Read the entire health care reform bill online — if you dare.

Normally if you want a comprehensive understanding of any legislation, the best way to go about it is to go straight to the actual bill and read it.

But if you want to understand the health care reform proposal being discussed in Congress, the actual bill in this case might not be your best option.

As with all government legislation, the text of the bill, along with a summary and other information such as sponsorships and cost impact, is available online in various places. It’s your right to know what these bills say.

We chose the Web site of the Library of Congress, which allows citizens to search all federal bills through its THOMAS system (named after Declaration of Independence author Thomas Jefferson).

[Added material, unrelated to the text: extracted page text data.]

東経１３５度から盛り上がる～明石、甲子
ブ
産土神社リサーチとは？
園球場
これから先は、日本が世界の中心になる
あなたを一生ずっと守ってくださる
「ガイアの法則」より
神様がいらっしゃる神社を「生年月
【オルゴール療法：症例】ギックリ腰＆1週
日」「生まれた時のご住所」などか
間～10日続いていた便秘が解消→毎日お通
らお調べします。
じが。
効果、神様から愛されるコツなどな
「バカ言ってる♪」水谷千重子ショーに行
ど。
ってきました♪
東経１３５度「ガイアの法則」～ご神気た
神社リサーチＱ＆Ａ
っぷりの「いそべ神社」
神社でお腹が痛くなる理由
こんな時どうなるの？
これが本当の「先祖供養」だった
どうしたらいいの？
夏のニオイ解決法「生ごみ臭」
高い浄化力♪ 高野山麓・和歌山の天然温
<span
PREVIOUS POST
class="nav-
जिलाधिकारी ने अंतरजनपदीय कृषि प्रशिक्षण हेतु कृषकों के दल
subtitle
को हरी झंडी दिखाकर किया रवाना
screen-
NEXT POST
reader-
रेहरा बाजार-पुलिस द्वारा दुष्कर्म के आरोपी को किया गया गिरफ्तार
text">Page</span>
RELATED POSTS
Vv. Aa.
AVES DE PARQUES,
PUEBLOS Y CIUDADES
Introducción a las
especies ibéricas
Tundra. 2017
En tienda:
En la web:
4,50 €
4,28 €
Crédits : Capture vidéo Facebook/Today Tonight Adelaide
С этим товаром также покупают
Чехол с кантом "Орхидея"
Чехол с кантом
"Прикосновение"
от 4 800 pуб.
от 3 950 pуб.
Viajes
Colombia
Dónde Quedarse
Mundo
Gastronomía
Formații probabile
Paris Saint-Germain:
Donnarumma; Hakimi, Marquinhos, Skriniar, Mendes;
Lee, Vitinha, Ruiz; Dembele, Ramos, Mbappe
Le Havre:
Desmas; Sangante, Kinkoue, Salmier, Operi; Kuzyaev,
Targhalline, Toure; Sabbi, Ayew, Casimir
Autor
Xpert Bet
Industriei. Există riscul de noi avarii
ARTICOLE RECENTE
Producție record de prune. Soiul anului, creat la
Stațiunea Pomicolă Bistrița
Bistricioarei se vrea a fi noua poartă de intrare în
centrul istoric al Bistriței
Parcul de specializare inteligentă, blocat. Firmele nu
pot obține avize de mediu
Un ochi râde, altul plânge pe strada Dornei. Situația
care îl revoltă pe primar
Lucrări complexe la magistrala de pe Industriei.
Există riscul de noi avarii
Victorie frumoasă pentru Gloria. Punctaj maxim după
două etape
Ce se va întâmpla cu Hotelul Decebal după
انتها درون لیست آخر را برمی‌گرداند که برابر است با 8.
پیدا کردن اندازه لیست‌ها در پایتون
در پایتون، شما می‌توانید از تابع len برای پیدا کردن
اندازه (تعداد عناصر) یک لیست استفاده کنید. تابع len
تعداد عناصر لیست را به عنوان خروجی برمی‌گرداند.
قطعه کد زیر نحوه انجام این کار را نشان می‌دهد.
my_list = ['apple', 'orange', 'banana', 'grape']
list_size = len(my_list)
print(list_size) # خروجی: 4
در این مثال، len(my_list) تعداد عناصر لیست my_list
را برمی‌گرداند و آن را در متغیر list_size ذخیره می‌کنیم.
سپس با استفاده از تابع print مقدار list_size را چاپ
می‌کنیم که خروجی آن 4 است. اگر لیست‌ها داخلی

The actual bill is titled, “America’s Affordable Health Choices Act of 2009,” officially known as House of Representatives Bill 3200, or H.R.3200 for short.

Unless you’ve got extensive legal training and/or expertise in government health care and social security legislation, this won’t help the average citizen figure out what’s going on. Sure, you can get some clues by clicking on various items in the table of contents. But you won’t be able to fully grasp the entirety of the bill simply by reading it.

The reason is because the health care bill is 1,017 pages long and includes references to other sections of law that you need to know for one particular section to make sense. If you clicked on to each reference, it would probably make your reading 10,000 pages, and you still might not be able to digest all the subtle changes.  Usually, reading the bill summary helps a lot. But as detailed and confusing as the actual text of the bill is, the summary is comparably vague and unhelpful.

The Detroit Free Press has put together a Q&A that helps answer some questions and dispel some of the myths about the proposal. Some lobby groups, such as ARRP, have put out information sheets on the impact of the legislation, which they’ve posted on their respective Web sites. You might also attend some of the town hall meetings being held by members of Congress on the topic. Watch The Post-Star for info on upcoming town hall meetings by Congressman Scott Murphy. Other than that, read as many articles about it as possible.

Sifting through the actual legislation might give you some understanding of health care reform. But if you really want to grasp it, in this case you’re better off seeking out sources other than the bill itself.